First, to show that $F=K(\pi)$, it is enough to show that $K(\pi)$ has degree $n$ over $K$, since one inclusion is clear. In fact, you only need to show that $K(\pi)$ has degree at least $n$. Let $v$ be the normalised valuation on $K$ corresponding to $p$ (which by the way means that $v(p)=1$, not 0 as you wrote), and extend $v$ to $F$, so that $v(\pi)=1/n$. Let $f=\sum_{i=1}^m a_mX^m$ be the minimal polynomial of $\pi$ over $K$. If $m<n$, then the valuations of all the monomials in $f(\pi)$ are distinct, since they are distinct modulo $\mathbb{Z}$, so $f(\pi)\neq 0$. You deduce that we must have $m=n$ and this settles your first question.

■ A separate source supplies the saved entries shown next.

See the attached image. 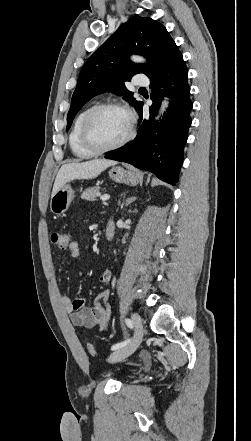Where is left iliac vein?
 <instances>
[{"label": "left iliac vein", "instance_id": "4c4485c4", "mask_svg": "<svg viewBox=\"0 0 251 441\" xmlns=\"http://www.w3.org/2000/svg\"><path fill=\"white\" fill-rule=\"evenodd\" d=\"M132 319V323L134 325V336L132 338V340H130V342L125 345L122 348H119L117 350H115L113 353H111V355L109 356L108 361L111 363H116L119 362L125 358H127L128 356H130L140 345V343L142 342L143 339V335H144V329H143V324L141 321V318L139 317L138 314L133 313L131 316Z\"/></svg>", "mask_w": 251, "mask_h": 441}]
</instances>
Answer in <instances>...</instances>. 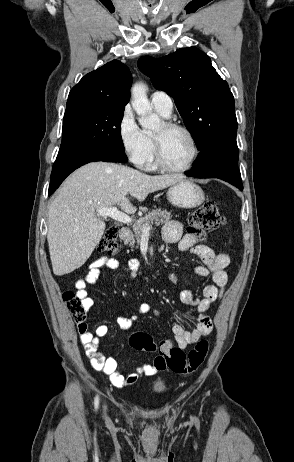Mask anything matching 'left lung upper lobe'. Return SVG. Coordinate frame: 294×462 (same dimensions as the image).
<instances>
[{
	"mask_svg": "<svg viewBox=\"0 0 294 462\" xmlns=\"http://www.w3.org/2000/svg\"><path fill=\"white\" fill-rule=\"evenodd\" d=\"M138 67L156 89L174 98L200 151L236 139L233 94L205 53L195 47L181 48L159 59L141 57Z\"/></svg>",
	"mask_w": 294,
	"mask_h": 462,
	"instance_id": "left-lung-upper-lobe-1",
	"label": "left lung upper lobe"
}]
</instances>
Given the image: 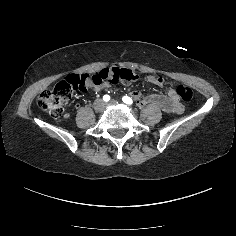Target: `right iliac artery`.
Wrapping results in <instances>:
<instances>
[{
	"mask_svg": "<svg viewBox=\"0 0 236 236\" xmlns=\"http://www.w3.org/2000/svg\"><path fill=\"white\" fill-rule=\"evenodd\" d=\"M103 100H104L105 102H108V101L110 100V96H109V95H104V96H103Z\"/></svg>",
	"mask_w": 236,
	"mask_h": 236,
	"instance_id": "82829eb1",
	"label": "right iliac artery"
}]
</instances>
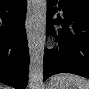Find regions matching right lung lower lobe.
<instances>
[{
  "label": "right lung lower lobe",
  "instance_id": "obj_1",
  "mask_svg": "<svg viewBox=\"0 0 89 89\" xmlns=\"http://www.w3.org/2000/svg\"><path fill=\"white\" fill-rule=\"evenodd\" d=\"M25 17L26 0H0V82L16 89L28 82Z\"/></svg>",
  "mask_w": 89,
  "mask_h": 89
}]
</instances>
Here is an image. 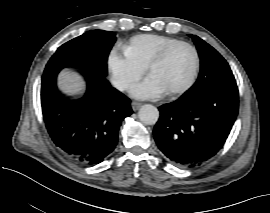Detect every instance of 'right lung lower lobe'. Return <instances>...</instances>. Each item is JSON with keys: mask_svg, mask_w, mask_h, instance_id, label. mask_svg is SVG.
Instances as JSON below:
<instances>
[{"mask_svg": "<svg viewBox=\"0 0 270 213\" xmlns=\"http://www.w3.org/2000/svg\"><path fill=\"white\" fill-rule=\"evenodd\" d=\"M59 69L45 70L41 104L48 133L69 158L85 165L102 162L116 147L118 131L132 114L130 99L112 88L105 76L83 71L87 91L69 100L57 89Z\"/></svg>", "mask_w": 270, "mask_h": 213, "instance_id": "obj_1", "label": "right lung lower lobe"}]
</instances>
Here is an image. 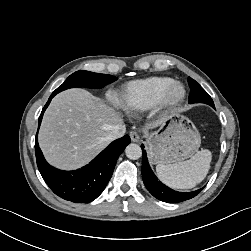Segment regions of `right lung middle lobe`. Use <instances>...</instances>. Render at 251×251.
I'll return each mask as SVG.
<instances>
[{
	"instance_id": "obj_1",
	"label": "right lung middle lobe",
	"mask_w": 251,
	"mask_h": 251,
	"mask_svg": "<svg viewBox=\"0 0 251 251\" xmlns=\"http://www.w3.org/2000/svg\"><path fill=\"white\" fill-rule=\"evenodd\" d=\"M117 77L108 74H98L89 71H77L71 74L66 81L55 91L57 93L74 87H87L92 89L102 88L105 85L114 82Z\"/></svg>"
}]
</instances>
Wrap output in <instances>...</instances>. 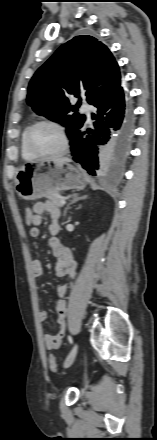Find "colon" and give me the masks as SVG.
Returning <instances> with one entry per match:
<instances>
[{"mask_svg": "<svg viewBox=\"0 0 157 440\" xmlns=\"http://www.w3.org/2000/svg\"><path fill=\"white\" fill-rule=\"evenodd\" d=\"M35 215L32 209L25 208L24 210V220L27 225L32 226L34 224ZM49 368L52 372L56 373L58 371L57 360L54 355L49 357Z\"/></svg>", "mask_w": 157, "mask_h": 440, "instance_id": "colon-1", "label": "colon"}]
</instances>
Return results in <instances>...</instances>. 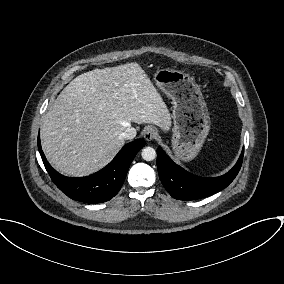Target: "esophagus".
Segmentation results:
<instances>
[{"label":"esophagus","instance_id":"obj_1","mask_svg":"<svg viewBox=\"0 0 284 284\" xmlns=\"http://www.w3.org/2000/svg\"><path fill=\"white\" fill-rule=\"evenodd\" d=\"M158 136L157 130L154 127H147L144 130V138L147 141L156 139Z\"/></svg>","mask_w":284,"mask_h":284}]
</instances>
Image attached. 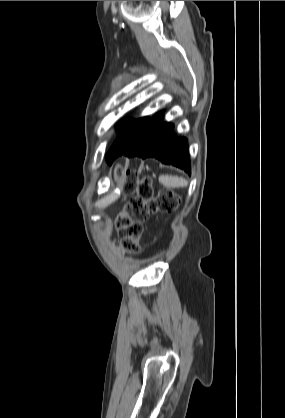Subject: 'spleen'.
I'll list each match as a JSON object with an SVG mask.
<instances>
[{"instance_id":"obj_1","label":"spleen","mask_w":285,"mask_h":418,"mask_svg":"<svg viewBox=\"0 0 285 418\" xmlns=\"http://www.w3.org/2000/svg\"><path fill=\"white\" fill-rule=\"evenodd\" d=\"M159 182L165 185L166 187L171 188L187 187L188 185L187 180L178 176L162 175L159 177Z\"/></svg>"}]
</instances>
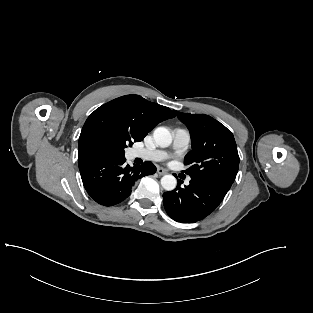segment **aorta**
Returning a JSON list of instances; mask_svg holds the SVG:
<instances>
[{
  "label": "aorta",
  "mask_w": 313,
  "mask_h": 313,
  "mask_svg": "<svg viewBox=\"0 0 313 313\" xmlns=\"http://www.w3.org/2000/svg\"><path fill=\"white\" fill-rule=\"evenodd\" d=\"M153 138L156 144L160 147H168L172 143V136L169 130L165 127H158L154 130ZM177 180L173 175H164L161 178V186L166 191L175 189Z\"/></svg>",
  "instance_id": "aorta-1"
}]
</instances>
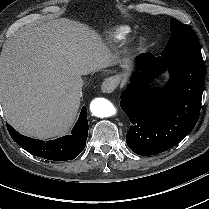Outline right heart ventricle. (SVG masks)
<instances>
[{"mask_svg":"<svg viewBox=\"0 0 209 209\" xmlns=\"http://www.w3.org/2000/svg\"><path fill=\"white\" fill-rule=\"evenodd\" d=\"M124 30H126V28H123ZM122 31V29L120 30ZM122 33L121 32H117L116 37H121Z\"/></svg>","mask_w":209,"mask_h":209,"instance_id":"e07e8e85","label":"right heart ventricle"}]
</instances>
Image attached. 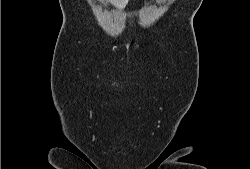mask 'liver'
<instances>
[{
	"instance_id": "6515ba94",
	"label": "liver",
	"mask_w": 250,
	"mask_h": 169,
	"mask_svg": "<svg viewBox=\"0 0 250 169\" xmlns=\"http://www.w3.org/2000/svg\"><path fill=\"white\" fill-rule=\"evenodd\" d=\"M111 4H115V6H120V8H122V6H125L127 0H110Z\"/></svg>"
}]
</instances>
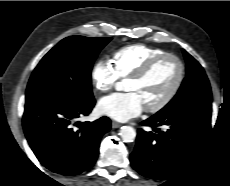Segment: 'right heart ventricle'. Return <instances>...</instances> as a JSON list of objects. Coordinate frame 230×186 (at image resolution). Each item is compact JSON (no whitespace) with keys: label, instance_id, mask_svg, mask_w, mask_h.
Segmentation results:
<instances>
[{"label":"right heart ventricle","instance_id":"obj_1","mask_svg":"<svg viewBox=\"0 0 230 186\" xmlns=\"http://www.w3.org/2000/svg\"><path fill=\"white\" fill-rule=\"evenodd\" d=\"M165 53L164 50L144 44H132L116 50L111 57L118 78H128L151 58Z\"/></svg>","mask_w":230,"mask_h":186}]
</instances>
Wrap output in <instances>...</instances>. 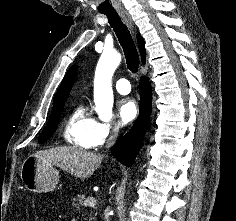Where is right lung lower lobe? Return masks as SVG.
I'll return each mask as SVG.
<instances>
[{
	"label": "right lung lower lobe",
	"instance_id": "obj_1",
	"mask_svg": "<svg viewBox=\"0 0 236 221\" xmlns=\"http://www.w3.org/2000/svg\"><path fill=\"white\" fill-rule=\"evenodd\" d=\"M139 87L140 115L131 130L112 147L113 155L126 166H131L136 158L147 130L151 111L152 90L147 77L140 79Z\"/></svg>",
	"mask_w": 236,
	"mask_h": 221
}]
</instances>
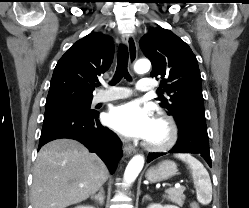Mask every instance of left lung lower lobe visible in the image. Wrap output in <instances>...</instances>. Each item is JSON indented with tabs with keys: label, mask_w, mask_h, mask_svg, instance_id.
<instances>
[{
	"label": "left lung lower lobe",
	"mask_w": 249,
	"mask_h": 208,
	"mask_svg": "<svg viewBox=\"0 0 249 208\" xmlns=\"http://www.w3.org/2000/svg\"><path fill=\"white\" fill-rule=\"evenodd\" d=\"M178 140L169 153H198L211 167L209 140L205 117L196 114H186L176 120ZM166 153H149L147 161L165 155Z\"/></svg>",
	"instance_id": "left-lung-lower-lobe-1"
}]
</instances>
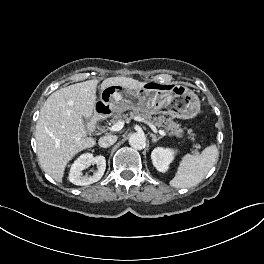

To show that $f$ is Eisenstein, you again consider valuations of the monomials. As we have already observed, if some monomial in $f(\pi)$ has valuation strictly smaller than all the others, then $f(\pi)\neq 0$. Since $v(\pi^n) = 1$, you deduce that $v(a_i)\geq 1$ for all $i$. But if $v(a_0)>1$, then the top power term has the lowest valuation. which we agreed couldn't be the case, so you are done.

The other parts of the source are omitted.